Volkswagen’s recent $500 Roots gift certificate offer, Toronto-based Holt Renfrew’s private shopping gala night (complete with $250 gift certificates), and the ubiquitous free printers, MP3 players and other electronics thrown in with new computers are all prime examples, says Chapman.

Linda Gallant, business development and marketing manager at Pickering, Ont.-based Somcan Marketing and Sales, has also witnessed an upscale trend. She says that her company saw a stunning uptick in demand for products at the higher end of the market while lower-end trinkets have all but dried up.

Somcan, which supplies brand-name products to the P&I industry, saw items such as Coleman stoves, Pelican kayaks, Casio watches and Zenith DVD players fly off the shelves this past year, she says. She expects that it will be much the same story in 2002.

‘Let’s face it: How many pens and mugs do you really need?’ Gallant asks. ‘If you reward your customer with something aspirational, chances are they’re not going to forget it.’

Looking to loyalty

Still, Gallant is among those who think that many marketers who traditionally used premiums in the past will march toward loyalty systems in the future – whether they be gas station loyalty cards or online and retail loyalty systems.

Steve Douglas, director of marketing and e-business at Sunoco in Toronto, agrees. He says that the gasoline retailing industry once relied heavily on promotional items to drive repeat purchases. These days, however, those sorts of promotions have almost entirely vanished.

‘Loyalty programs provide us with valuable customer information and allow us to more directly reward customer behaviours that are profitable to us,’ Douglas says.

The way he sees it, loyalty programs will continue to gain ground at the expense of the premiums industry in 2002 and beyond. In contrast to promotional items – which encourage transient customers who make one-time purchases – loyalty programs provide valuable data that allows marketers to build much more comprehensive customer profiles and a better understanding of purchase behaviours, Douglas says.
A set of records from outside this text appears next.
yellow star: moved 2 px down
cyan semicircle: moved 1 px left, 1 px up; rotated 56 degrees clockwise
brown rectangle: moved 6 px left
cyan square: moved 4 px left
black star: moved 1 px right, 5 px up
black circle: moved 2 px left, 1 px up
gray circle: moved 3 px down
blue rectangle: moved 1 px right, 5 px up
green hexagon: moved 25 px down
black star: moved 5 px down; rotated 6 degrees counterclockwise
Air Canada is also betting its loyalty program will grow by leaps and bounds this year as big brand companies scour the landscape in search of strategic partnerships.
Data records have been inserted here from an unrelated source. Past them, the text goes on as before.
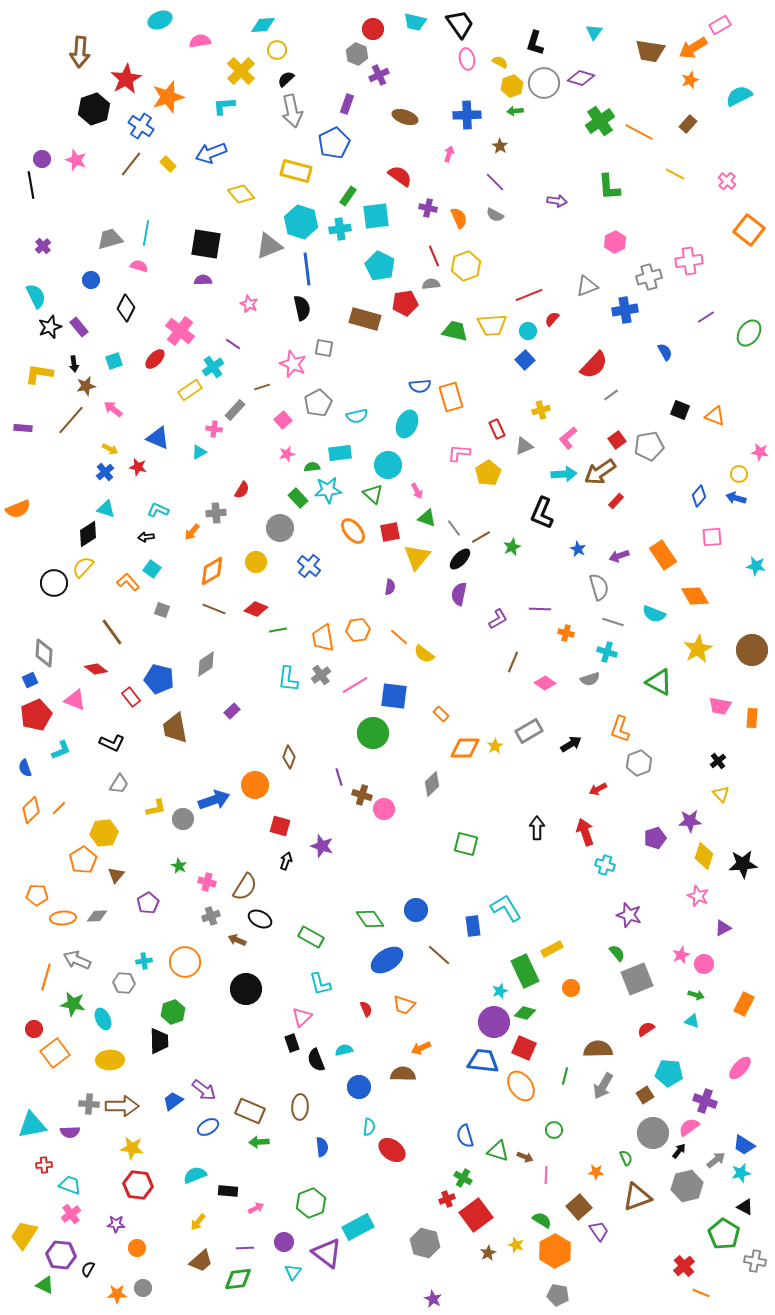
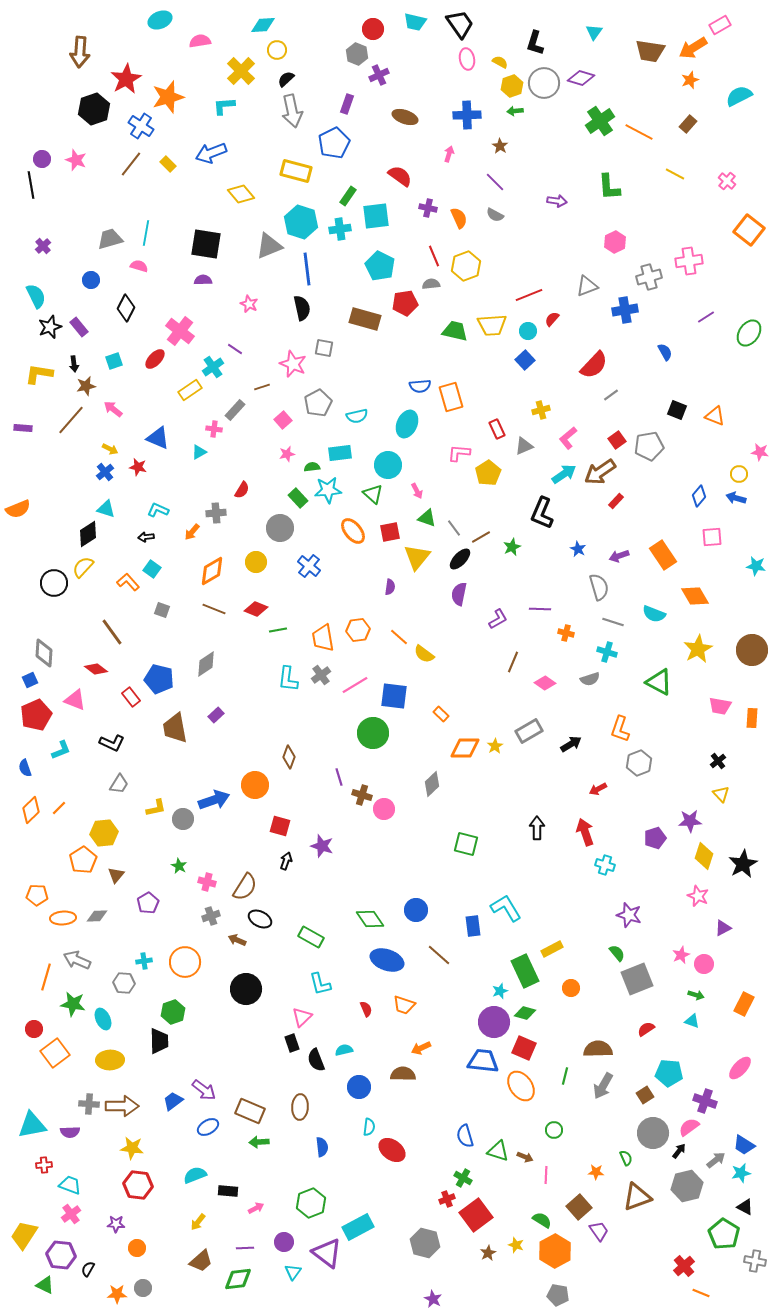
purple line at (233, 344): moved 2 px right, 5 px down
black square at (680, 410): moved 3 px left
cyan arrow at (564, 474): rotated 30 degrees counterclockwise
purple rectangle at (232, 711): moved 16 px left, 4 px down
black star at (743, 864): rotated 24 degrees counterclockwise
blue ellipse at (387, 960): rotated 52 degrees clockwise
Brian Mullen, manager of strategic relationships and appreciation programs, says Air Canada’s Aeroplan program expects to make a litany of announcements about new alliances in the coming months. He says that rather than re-inventing the wheel, large marketers are increasingly taking advantage of existing programs, like Aeroplan, to build loyalty among customers.

With so many disparate trends currently underway in the premiums and incentives industry, it’s difficult to definitively declare which will dominate the coming year. Whatever happens, though, everyone agrees that it’s the players who keep an eye on these larger trends that will live to see 2003. Premium Picks for 2002
Tony Chapman, president
Capital C Communications
Toronto
Chapman says the hottest toys for teen boys will be anything electronic and high-tech – such as DVDs and video-games – as well as logoed sportswear.
For teenage girls, cell phones, movie passes, clothing and cosmetics will likely be the big lures.
For men, golf getaways are still all the rage. For women, premiums having to do with personal time – such as bowling passes, curling nights or gardening books – are likely to be coveted.
Rob Stonehewer, president
Rob Stonehewer & Associates
Burlington, Ont.
The under six set will continue to be bombarded by Thomas the Tank Engine, Lego, Hot Wheels and Matchbox
toys, says Stonehewer. Harry Potter and Lord of the Rings will be the hot properties among teenagers, as will mobile devices, including MP3 players, digital video cameras and accessories for cell phones.
For women, it’s all about pampering: personal concierge services, spas, and health & wellness products will be the premiums of choice.